→ **Materials provided**
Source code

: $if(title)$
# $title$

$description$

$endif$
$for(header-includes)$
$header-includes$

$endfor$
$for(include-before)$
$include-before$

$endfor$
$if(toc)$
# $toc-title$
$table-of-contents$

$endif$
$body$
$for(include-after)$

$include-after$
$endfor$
* * *
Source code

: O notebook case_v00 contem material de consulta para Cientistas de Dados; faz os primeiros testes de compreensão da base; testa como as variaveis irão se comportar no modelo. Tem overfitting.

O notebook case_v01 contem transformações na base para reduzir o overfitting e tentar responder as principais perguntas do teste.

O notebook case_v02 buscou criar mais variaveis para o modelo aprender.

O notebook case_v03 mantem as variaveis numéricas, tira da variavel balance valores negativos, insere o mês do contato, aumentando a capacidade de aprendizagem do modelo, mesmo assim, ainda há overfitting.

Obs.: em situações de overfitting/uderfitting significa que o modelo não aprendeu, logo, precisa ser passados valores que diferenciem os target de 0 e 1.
--
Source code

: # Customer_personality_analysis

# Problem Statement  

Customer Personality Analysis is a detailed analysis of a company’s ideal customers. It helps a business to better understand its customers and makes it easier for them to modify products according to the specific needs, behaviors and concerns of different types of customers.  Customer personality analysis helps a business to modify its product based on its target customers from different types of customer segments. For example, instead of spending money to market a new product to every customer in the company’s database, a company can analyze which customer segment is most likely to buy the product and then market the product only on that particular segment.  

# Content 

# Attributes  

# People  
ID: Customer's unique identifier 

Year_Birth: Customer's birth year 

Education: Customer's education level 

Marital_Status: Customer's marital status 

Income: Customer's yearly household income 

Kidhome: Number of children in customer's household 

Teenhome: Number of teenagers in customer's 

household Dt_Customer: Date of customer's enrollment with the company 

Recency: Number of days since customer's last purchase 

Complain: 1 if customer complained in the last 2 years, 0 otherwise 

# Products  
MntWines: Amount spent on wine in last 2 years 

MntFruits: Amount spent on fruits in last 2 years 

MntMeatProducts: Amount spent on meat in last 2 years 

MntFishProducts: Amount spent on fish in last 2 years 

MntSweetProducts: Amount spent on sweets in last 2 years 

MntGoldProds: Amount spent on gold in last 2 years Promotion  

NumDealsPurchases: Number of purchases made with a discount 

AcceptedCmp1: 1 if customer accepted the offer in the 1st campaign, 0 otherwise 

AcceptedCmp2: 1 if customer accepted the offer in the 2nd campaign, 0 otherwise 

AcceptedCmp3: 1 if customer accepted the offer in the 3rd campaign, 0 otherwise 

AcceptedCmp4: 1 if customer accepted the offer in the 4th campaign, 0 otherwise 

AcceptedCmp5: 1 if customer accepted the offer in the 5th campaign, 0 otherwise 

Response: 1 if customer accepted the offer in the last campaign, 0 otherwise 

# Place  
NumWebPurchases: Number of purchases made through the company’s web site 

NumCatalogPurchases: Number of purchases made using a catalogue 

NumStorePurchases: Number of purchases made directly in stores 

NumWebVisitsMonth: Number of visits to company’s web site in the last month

→ **Exercise prompt**
Starting at the line that has "NumStorePurchases: Number of" and ending at the line that has "NumWebVisitsMonth: Number of", please write out the lines above exactly, leaving out all others.

→ **Written answer**
NumStorePurchases: Number of purchases made directly in stores 

NumWebVisitsMonth: Number of visits to company’s web site in the last month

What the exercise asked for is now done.